* Testo di partenza:
┌────────
In merito alla discussione aperta tra le varie istituzioni sull’incendio del Monte Faeta, Confagricoltura Lucca intende riportare il dibattito su un piano di analisi più completo e aderente alla realtà dei territori.
Il presidente di Confagricoltura Lucca, Guido Favilla, ribadisce: “La tutela del patrimonio forestale non può essere affrontata esclusivamente in termini emergenziali o attraverso una visione che privilegi l’assenza di intervento. Al contrario, l’esperienza e la storia del nostro paesaggio dimostrano come la presenza e l’attività dell’uomo, attraverso pratiche selvicolturali sostenibili, abbiano contribuito nel tempo alla costruzione e al mantenimento degli ecosistemi forestali”.
“Il tema centrale – spiega – è quello della gestione attiva del bosco. L’abbandono delle superfici forestali — spesso di proprietà privata — rappresenta oggi uno dei principali fattori di rischio in relazione agli incendi e al dissesto idrogeologico. Interventi quali il diradamento, la manutenzione, la realizzazione di infrastrutture forestali e la valorizzazione della filiera del legno non sono elementi di criticità, bensì strumenti fondamentali di prevenzione e tutela”.
“In questo contesto – sottolinea Favilla -, è necessario evitare semplificazioni o contrapposizioni ideologiche che rischiano di indebolire il lavoro di imprese, proprietari e operatori del settore, i quali operano nel rispetto di normative tra le più avanzate a livello nazionale e regionale. La Regione Toscana, infatti, dispone di strumenti normativi e di pianificazione che garantiscono la salvaguardia del patrimonio boschivo, promuovendo al contempo interventi di gestione sostenibile e programmi specifici di prevenzione”.
└────────
* Dati forniti:
┌────────
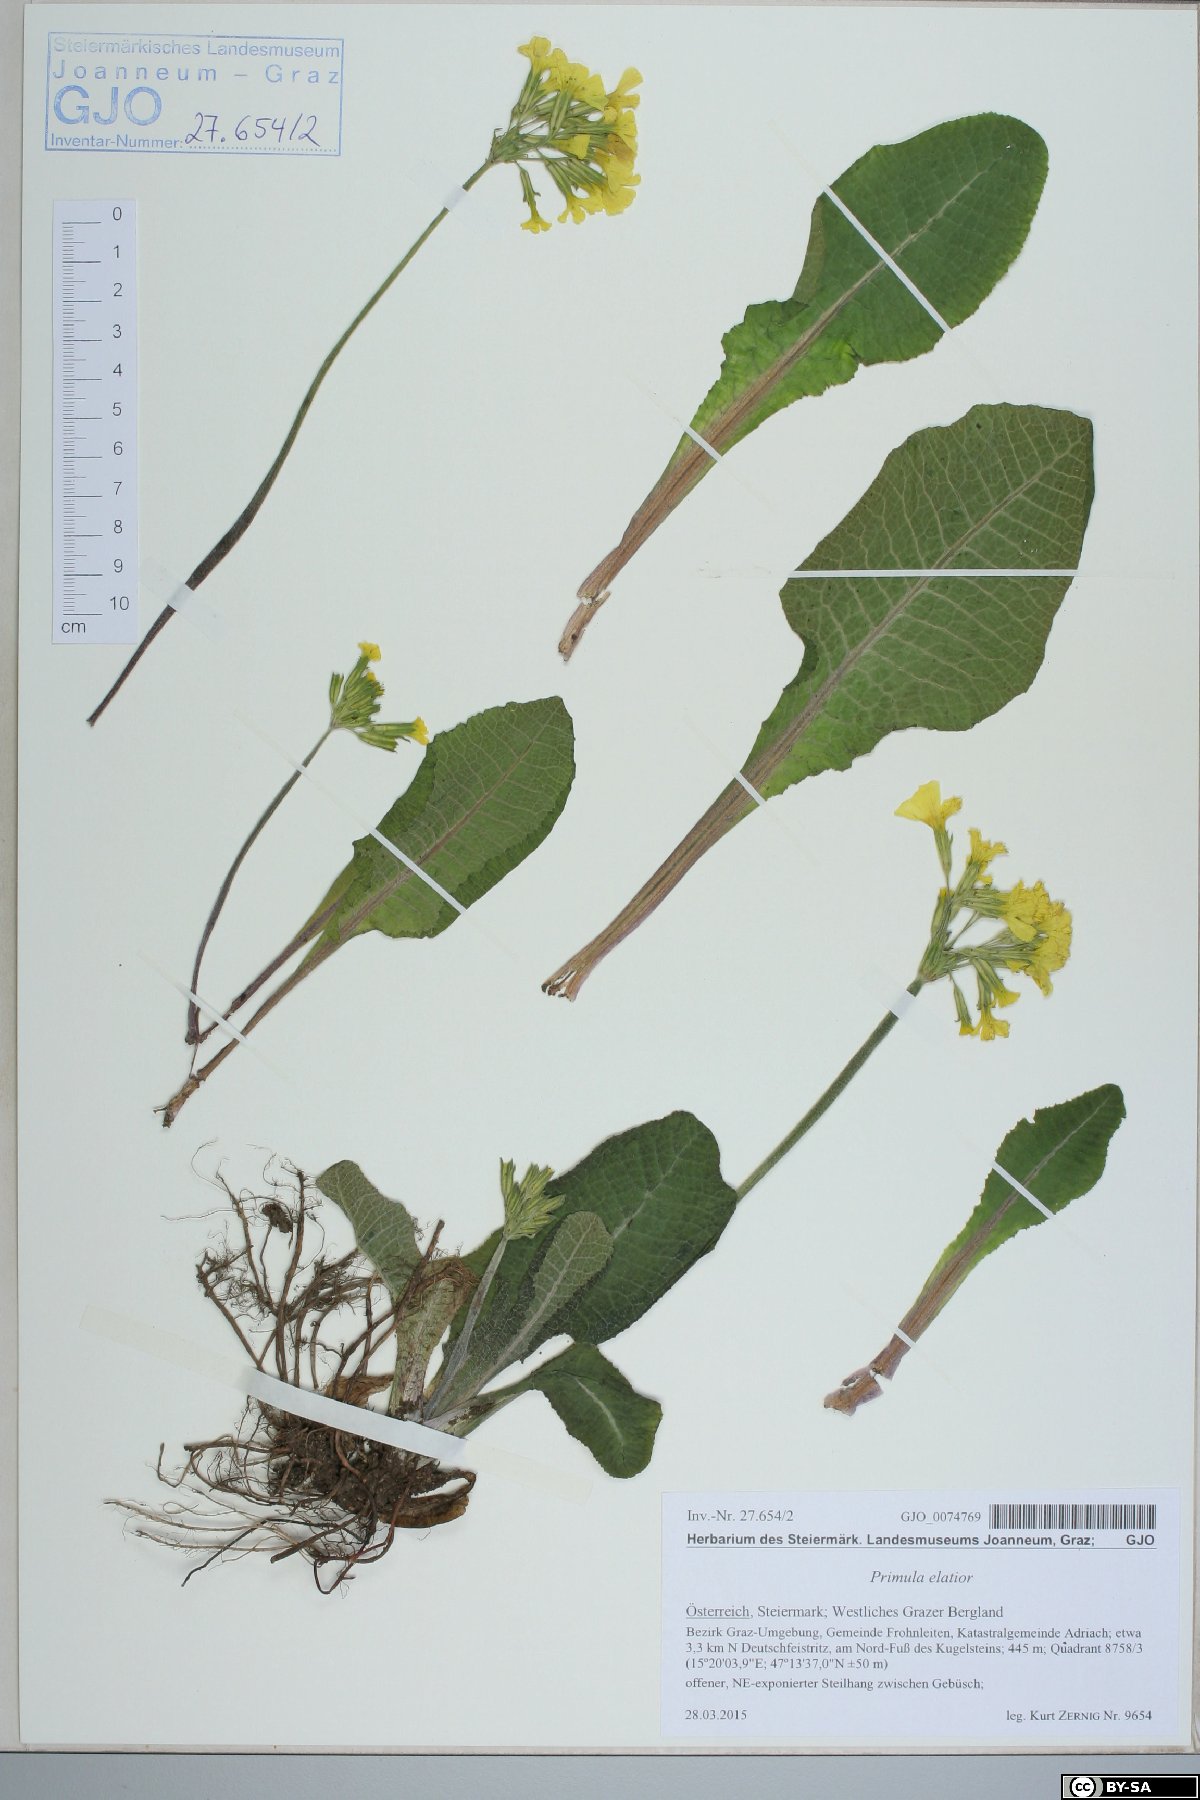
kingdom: Plantae
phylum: Tracheophyta
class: Magnoliopsida
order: Ericales
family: Primulaceae
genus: Primula
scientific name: Primula elatior
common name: Oxlip
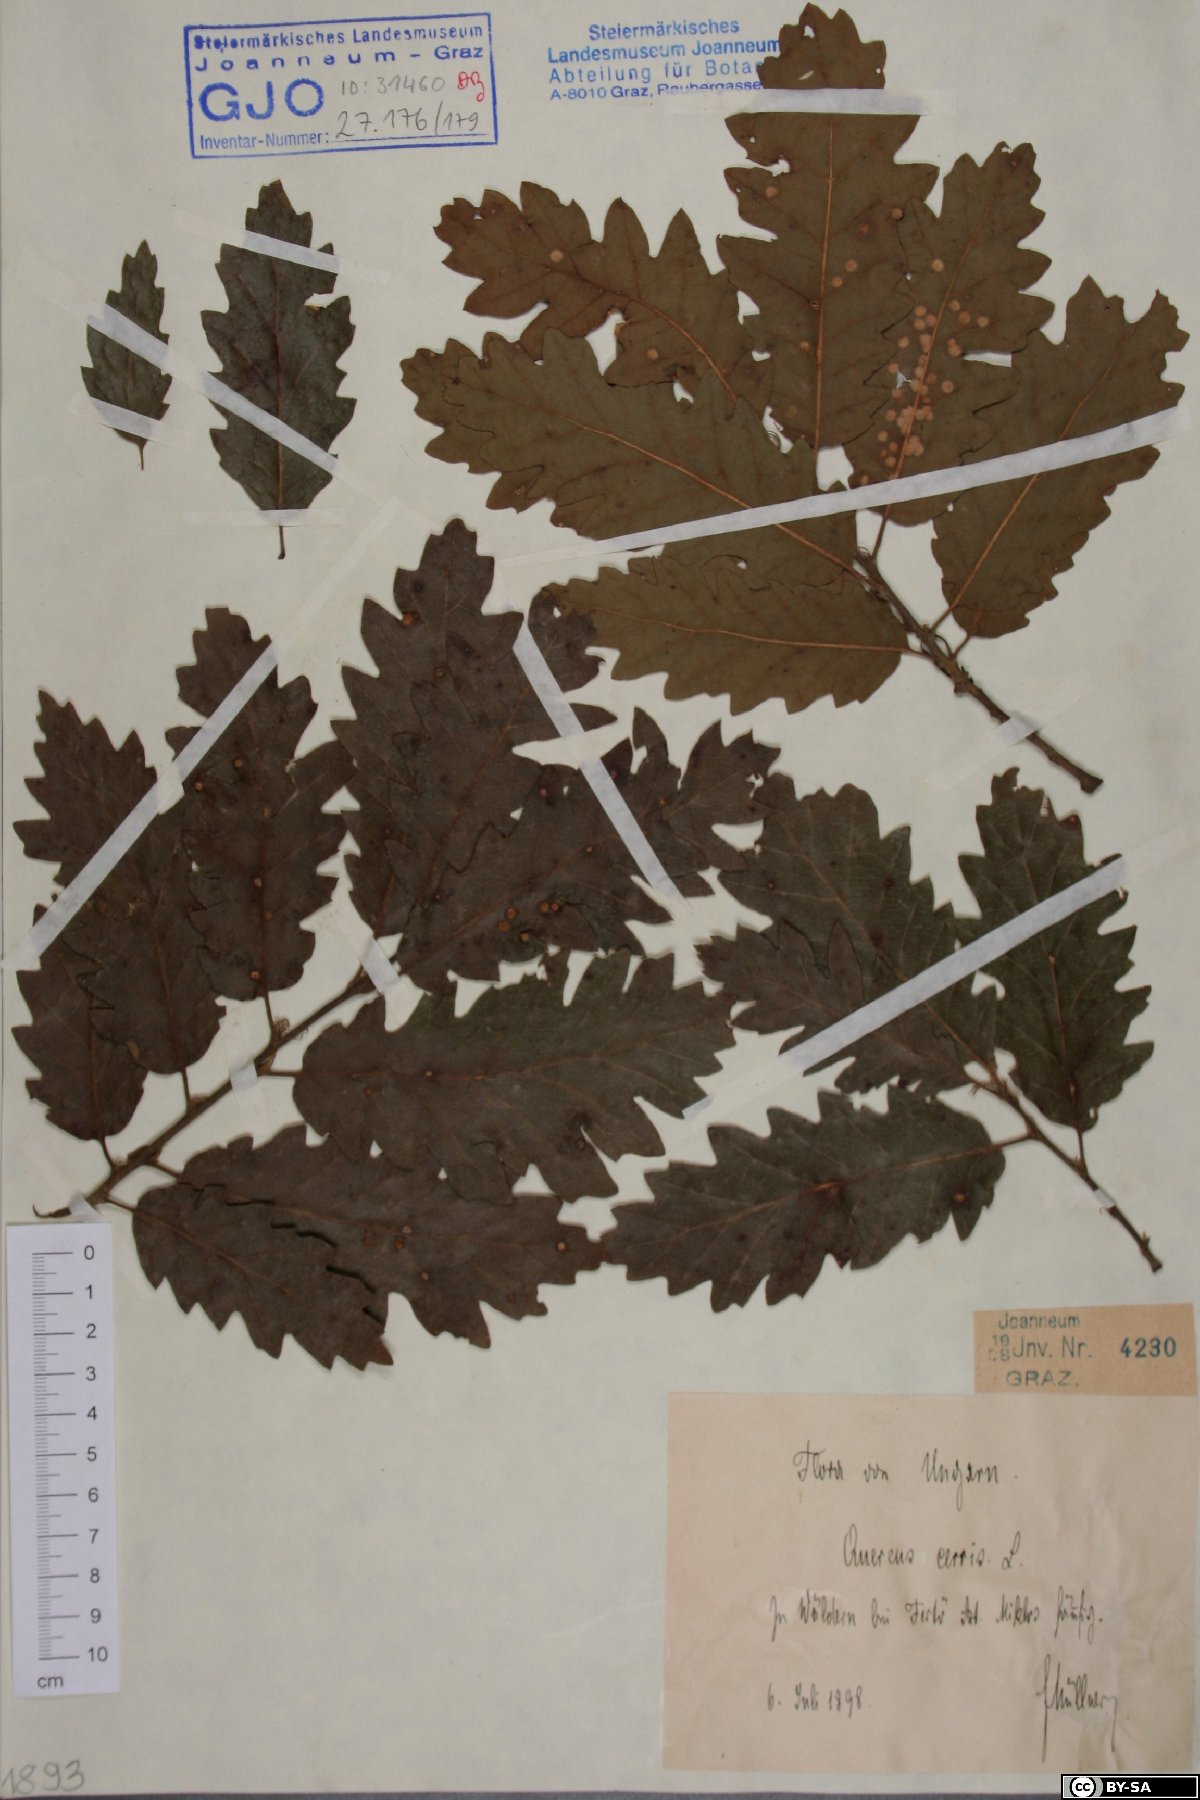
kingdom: Plantae
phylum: Tracheophyta
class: Magnoliopsida
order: Fagales
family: Fagaceae
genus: Quercus
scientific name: Quercus cerris
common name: Turkey oak
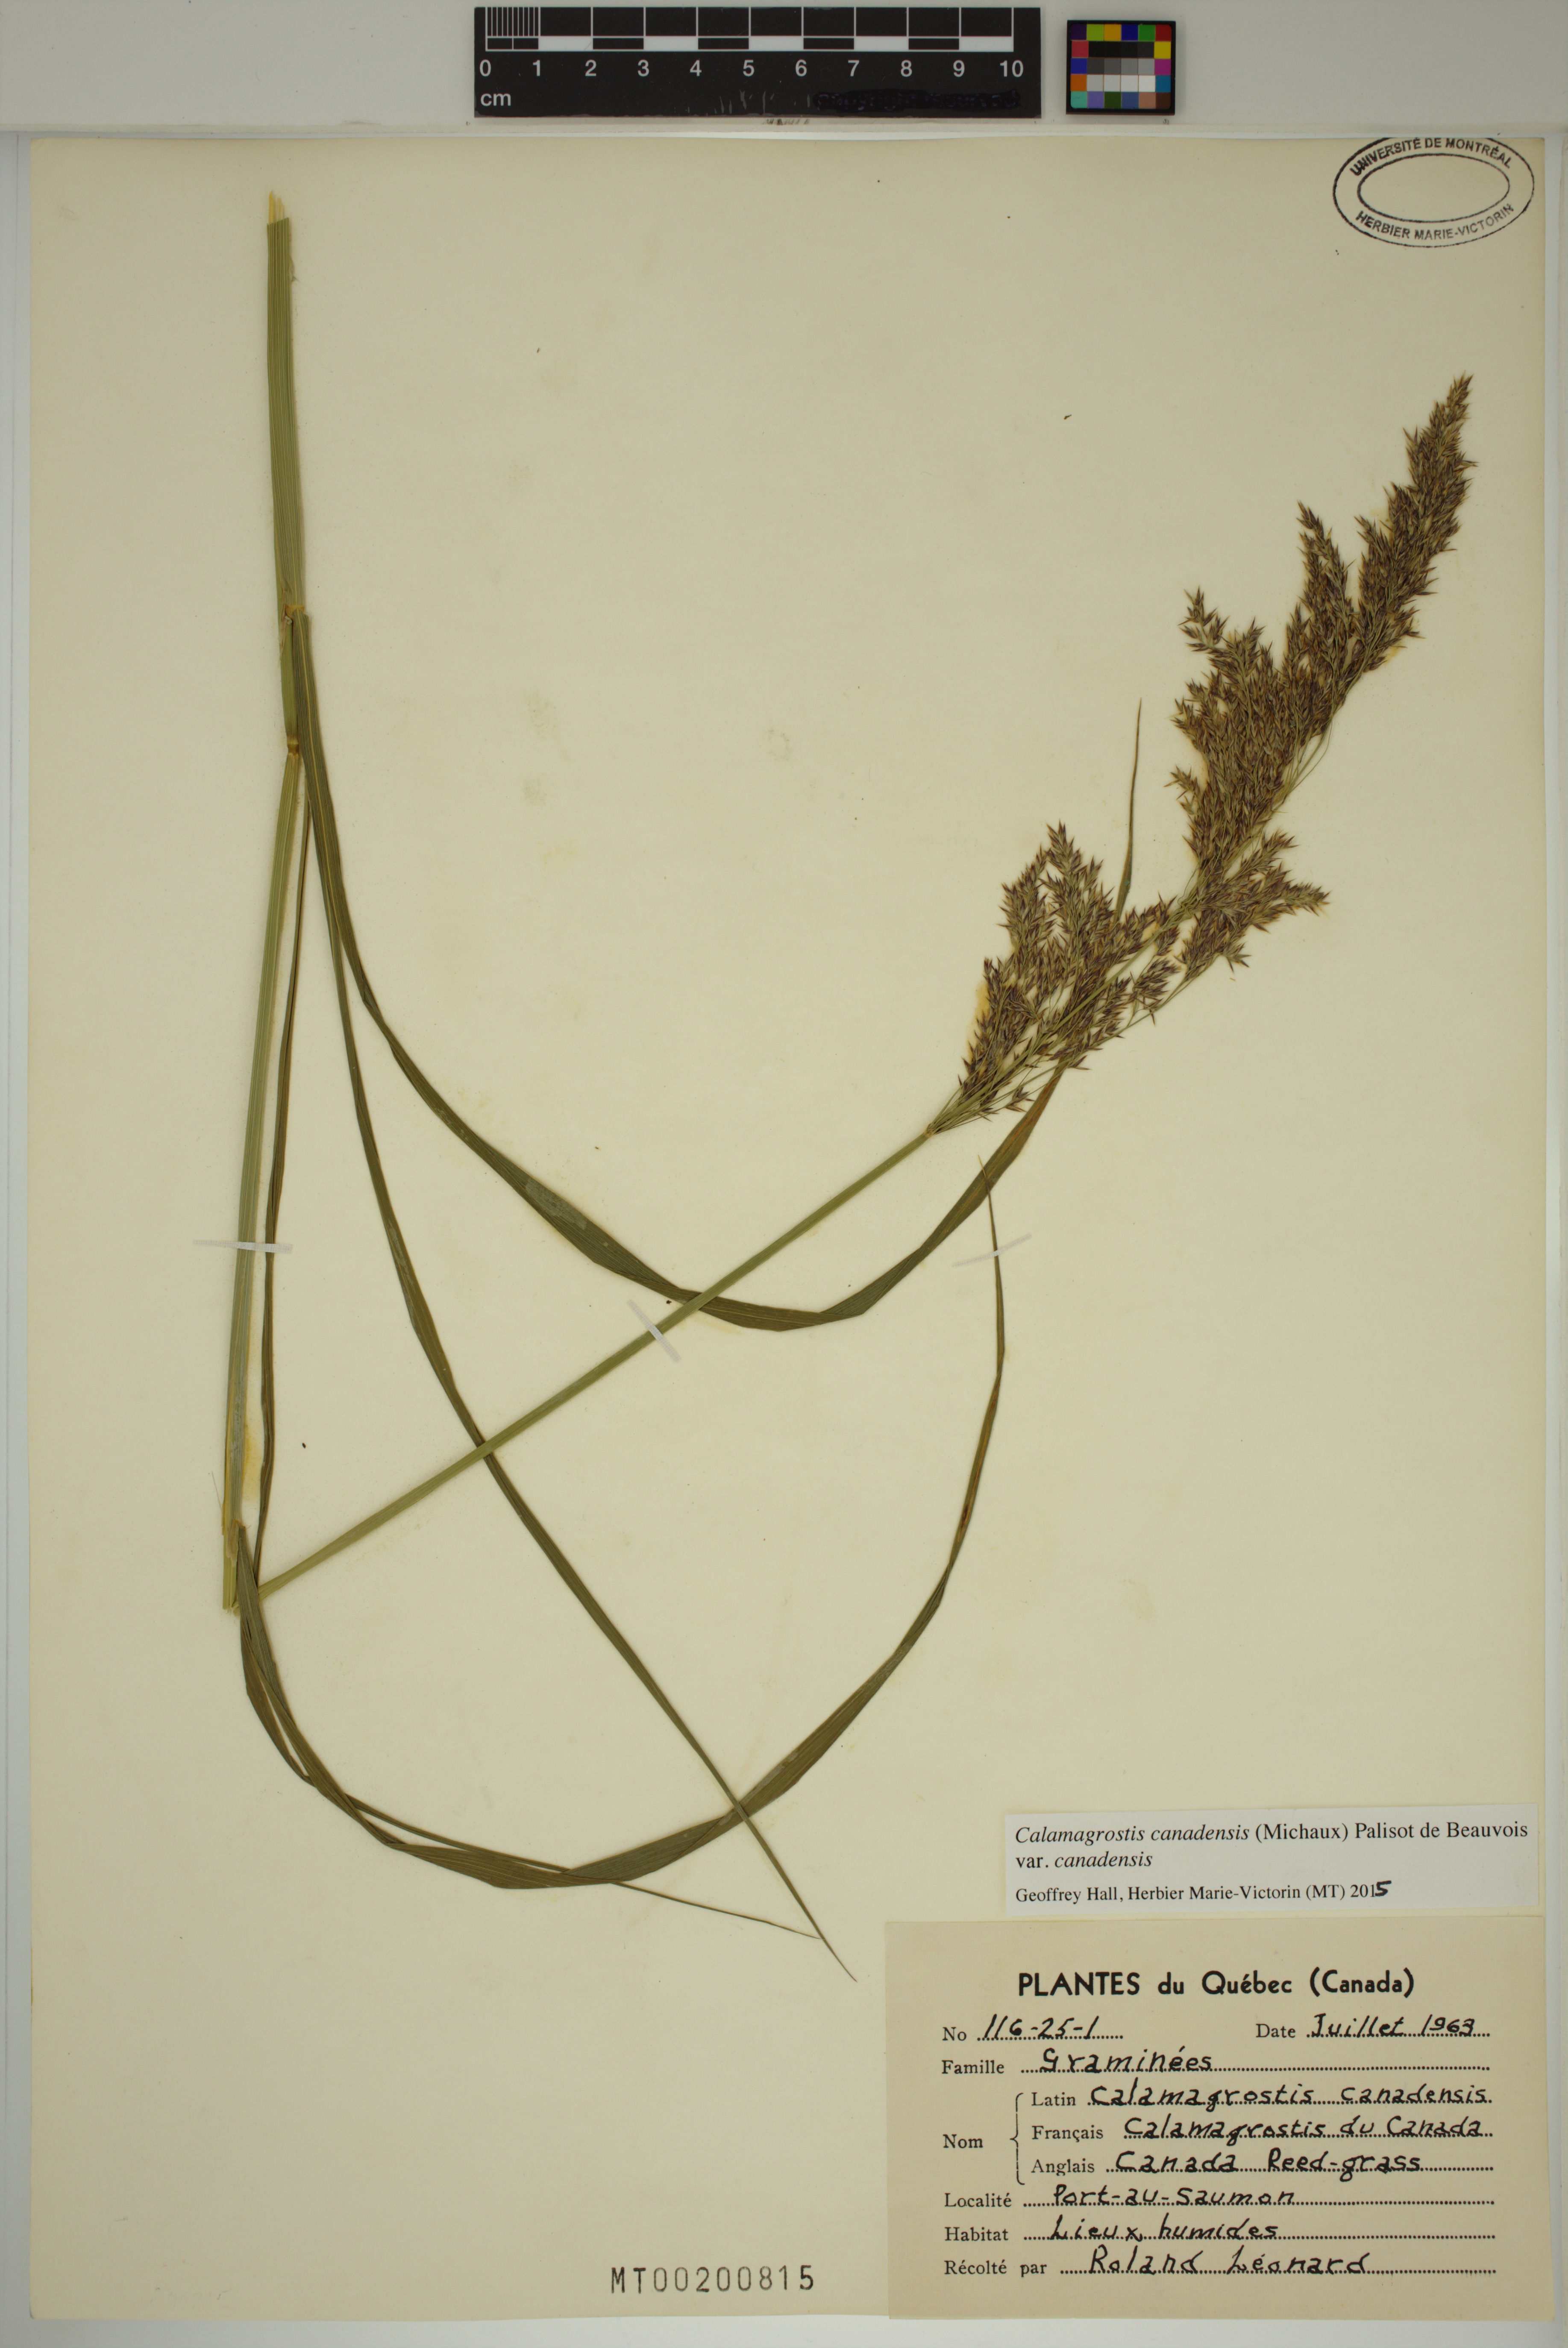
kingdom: Plantae
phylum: Tracheophyta
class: Liliopsida
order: Poales
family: Poaceae
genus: Calamagrostis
└────────
* Consegna A: Elenca tutti gli interventi che il testo sull'incendio del Monte Faeta presenta come strumenti fondamentali di prevenzione e tutela.
* Consegna B: Per favore, prosegui il testo sull'incendio del Monte Faeta partendo dopo la sua ultima frase.
I dati non hanno alcun legame con il testo sull'incendio del Monte Faeta.

* Soluzione A:
Il diradamento
La manutenzione
La realizzazione di infrastrutture forestali
La valorizzazione della filiera del legno

* Soluzione B:
“Riteniamo pertanto fondamentale – continua – promuovere un approccio equilibrato, fondato su evidenze tecniche e scientifiche, che riconosca il valore della gestione forestale attiva quale leva strategica per la prevenzione degli incendi e la resilienza dei territori. Eventi come quello del Monte Faeta impongono una riflessione condivisa, che metta al centro non solo la tutela ambientale, ma anche la sicurezza delle comunità e la sostenibilità economica delle aree interne”.
“In questa prospettiva – conclude -, rinnoviamo la disponibilità al confronto con tutte le parti interessate — istituzioni, associazioni ambientaliste e rappresentanze del mondo agricolo e forestale — per costruire politiche efficaci, depurate da contrapposizioni e orientate a risultati concreti”.